Chabot was partially under the vehicle and suffered fatal crush injuries when the vehicle moved.

A total of 14 charges have been laid and were first read into territorial court Tuesday.

Both companies involved, North 60 and Integra Tire — listed in the documents as Yukon Tire Centre Inc. — have been charged.

Two supervisors, Frank Taylor with North 60 and Paul Bubiak with Integra Tire, are facing charges of their own.

Integra Tire is facing five charges under the Occupational Health and Safety Act.

The company is charged with failing to effectively control the truck when a worker could be injured by an unexpected start-up, failing to effectively control the truck when it was shut down, and failing to stop and immobilize a machine or equipment which may endanger a worker.

The final two charges are related to the company’s safety procedures.

Integra Tire is charged with failing to develop safe, effective lockout procedures and failing to explain those procedures verbally and in writing.

North 60 is facing three charges.

Officials claim the company failed to adequately train a worker in the safe operation of the truck, failed to ensure a worker had demonstrated competency to a supervisor, and failed to ensure the operator did not move the truck until precautions were taken to protect the operator and any other worker from injury.

As for the supervisors, Taylor is facing two charges: that, as a supervisor, he failed to adequately train a worker in the safe operation of the truck and that he failed to ensure that when an equipment operator’s view of the work place is obstructed, that the operator not move the equipment.

Bubiak is charged with the same offence related to training.

He is also facing similar charges to his employer for failing to immobilize the truck and control it when it was shut down for maintenance work.
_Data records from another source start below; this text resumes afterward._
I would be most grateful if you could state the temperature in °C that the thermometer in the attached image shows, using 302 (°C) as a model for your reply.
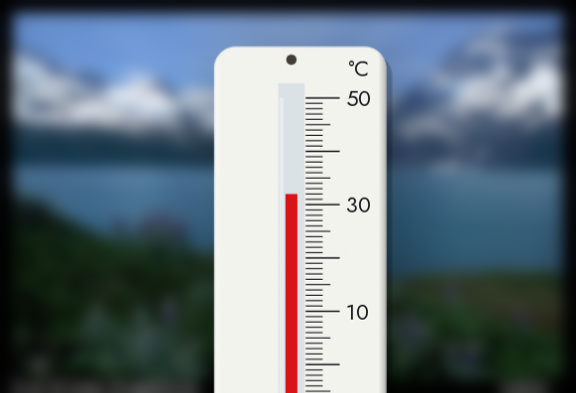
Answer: 32 (°C)
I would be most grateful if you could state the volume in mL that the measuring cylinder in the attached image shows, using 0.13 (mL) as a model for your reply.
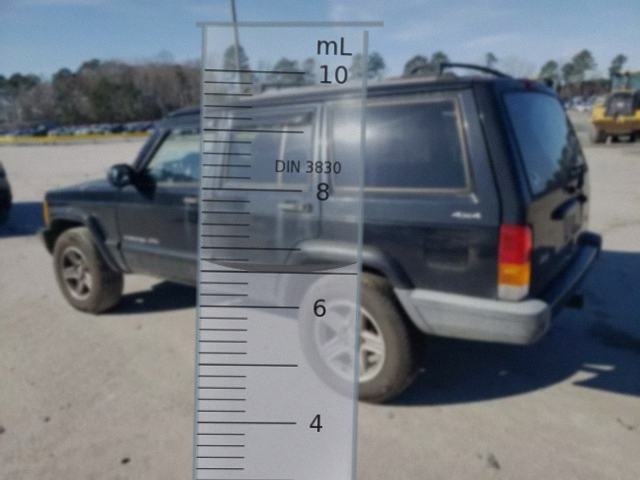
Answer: 6.6 (mL)
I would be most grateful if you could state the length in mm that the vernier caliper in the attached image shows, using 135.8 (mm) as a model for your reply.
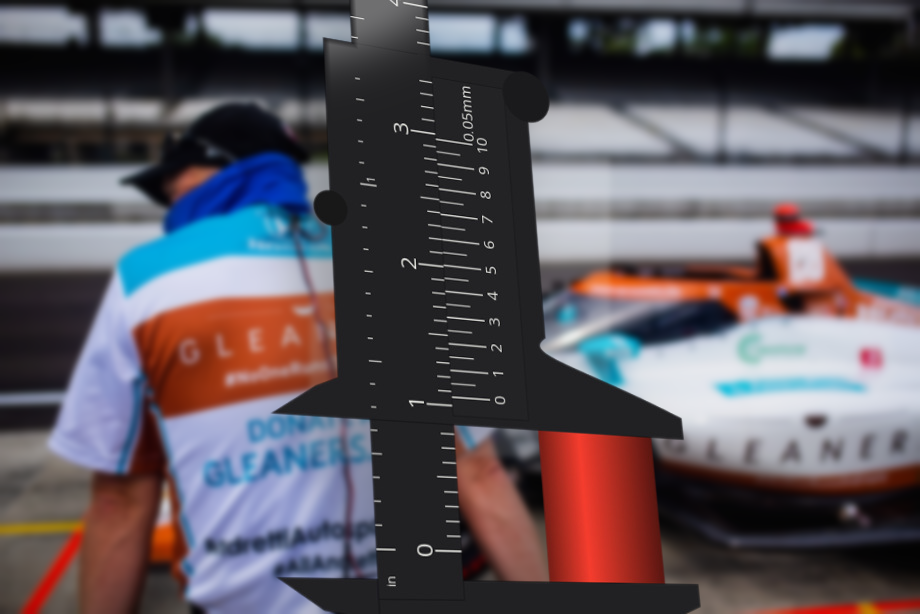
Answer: 10.6 (mm)
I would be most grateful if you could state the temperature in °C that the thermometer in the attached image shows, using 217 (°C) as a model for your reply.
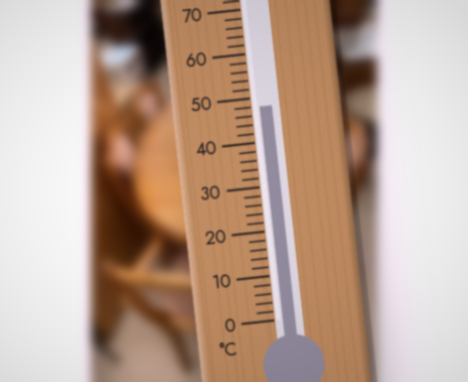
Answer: 48 (°C)
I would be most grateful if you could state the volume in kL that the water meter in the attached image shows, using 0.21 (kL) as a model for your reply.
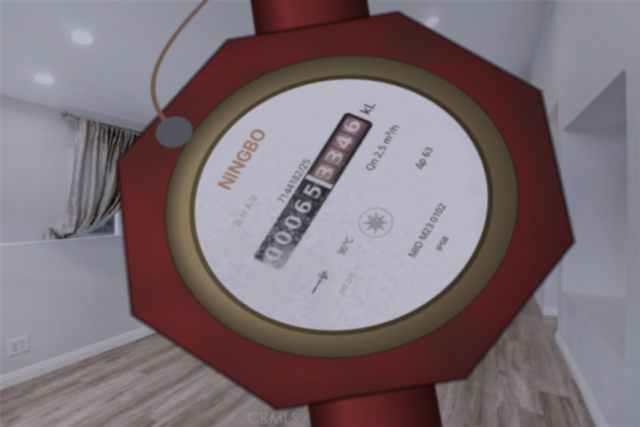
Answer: 65.3346 (kL)
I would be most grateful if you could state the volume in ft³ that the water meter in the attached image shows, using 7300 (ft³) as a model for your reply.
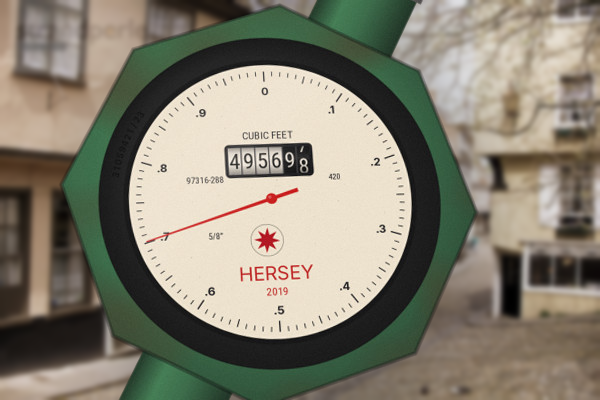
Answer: 495697.70 (ft³)
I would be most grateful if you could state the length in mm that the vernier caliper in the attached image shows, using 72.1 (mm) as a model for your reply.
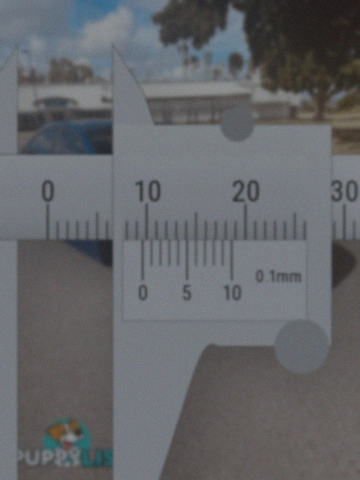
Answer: 9.6 (mm)
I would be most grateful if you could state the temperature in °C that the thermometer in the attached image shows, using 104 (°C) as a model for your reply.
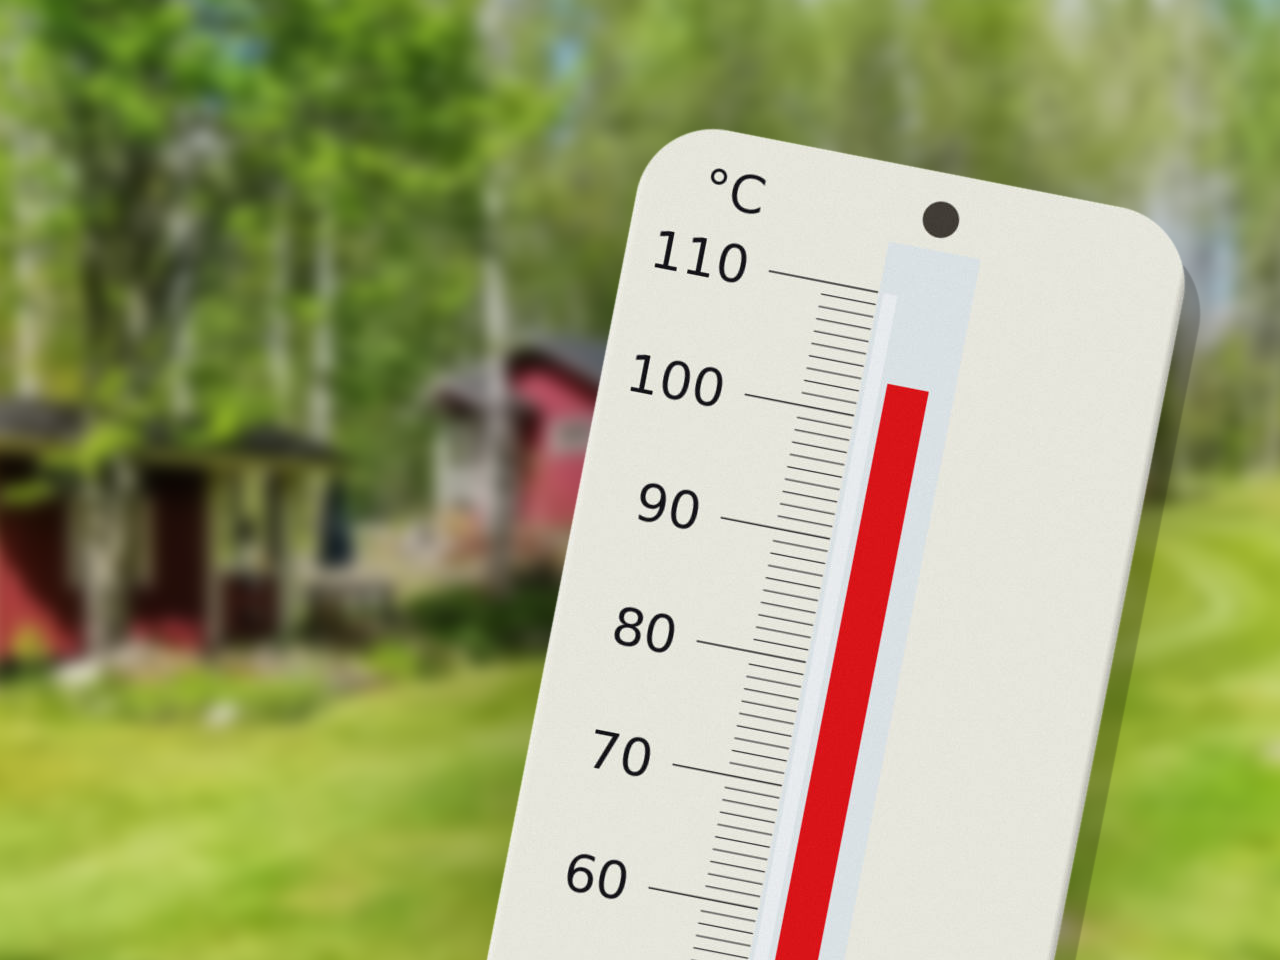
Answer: 103 (°C)
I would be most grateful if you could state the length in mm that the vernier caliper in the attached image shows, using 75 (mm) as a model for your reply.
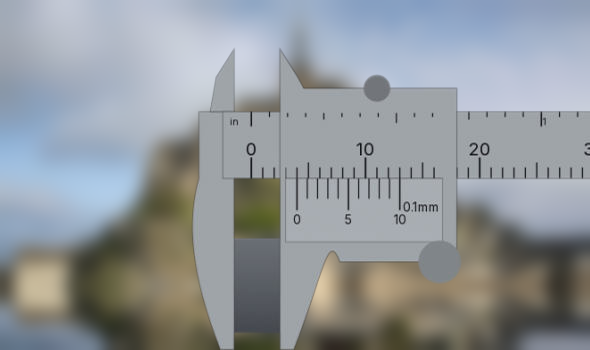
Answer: 4.0 (mm)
A man who loved the outdoors, Chabot had come to the Yukon about 10 years earlier from his home in Sherbrooke, in Quebec’s Eastern Townships.

CommentsAdd a comment

bobby bitman

Nov 7, 2012 at 4:56 pm

Too sad.  I know that all the infractions are legitimate, but, without forgetting about Denis and his family and friends, I feel badly for the co-workers and supervisors who are living this nightmare.  No doubt these charges have a pale impact in comparison to how they feel about the horrible loss of Denis Chabot.

MOT

Nov 9, 2012 at 5:21 pm

I really think that accidents like this that had no apparent willful negligence should not result in charges.  They should be analyzed and recommendations made so that they never occur again.  Simple things like taking the key out of ignition before any maintenance on vehicle. I fail to see how charges benefit society at all. Aviation accident investigations are structured mainly to prevent future mishaps for the same reason and end up being very informative.

One is to many

Nov 11, 2012 at 11:32 am

MOT. While I understand your reasoning I believe the exact opposite. Sometimes charges are the only thing that will make people in the wider community wake up to the importance of proper lockout or safety procedures in general. None of the procedures that would have prevented this particular incident are new and are in place at many companies, particularly those that are COR certified for example.
As someone who has lived through the death of my friend and coworker who was killed on the job here in the Yukon years back I know how devastating it is to everyone around, and have only sympathy for all involved in this case.
Unfortunately for my company it took the death of a worker as well as the accompanying investigation, charges, and resulting fines and OH&S orders before we took safety seriously. That shouldn’t have to happen so if the charges in this case make other employers realize the seriousness of maintaining a safe workplace and result in saving even one more life in the future they will be worth it.

Bill Campbell

Nov 12, 2012 at 5:55 pm

It is a sad fact that many Yukon companies give only the slightest regard for safety.  This will not change until someone has to pay the price for failing to comply with safety regulations.  It is so unfortunate that most companies require a terrible accident before they take safety seriously.  Companies that fail to properly train their workers or that fail at enforcing even the most basic safety rules should be punished to the utmost letter of the law, especially when lives are lost.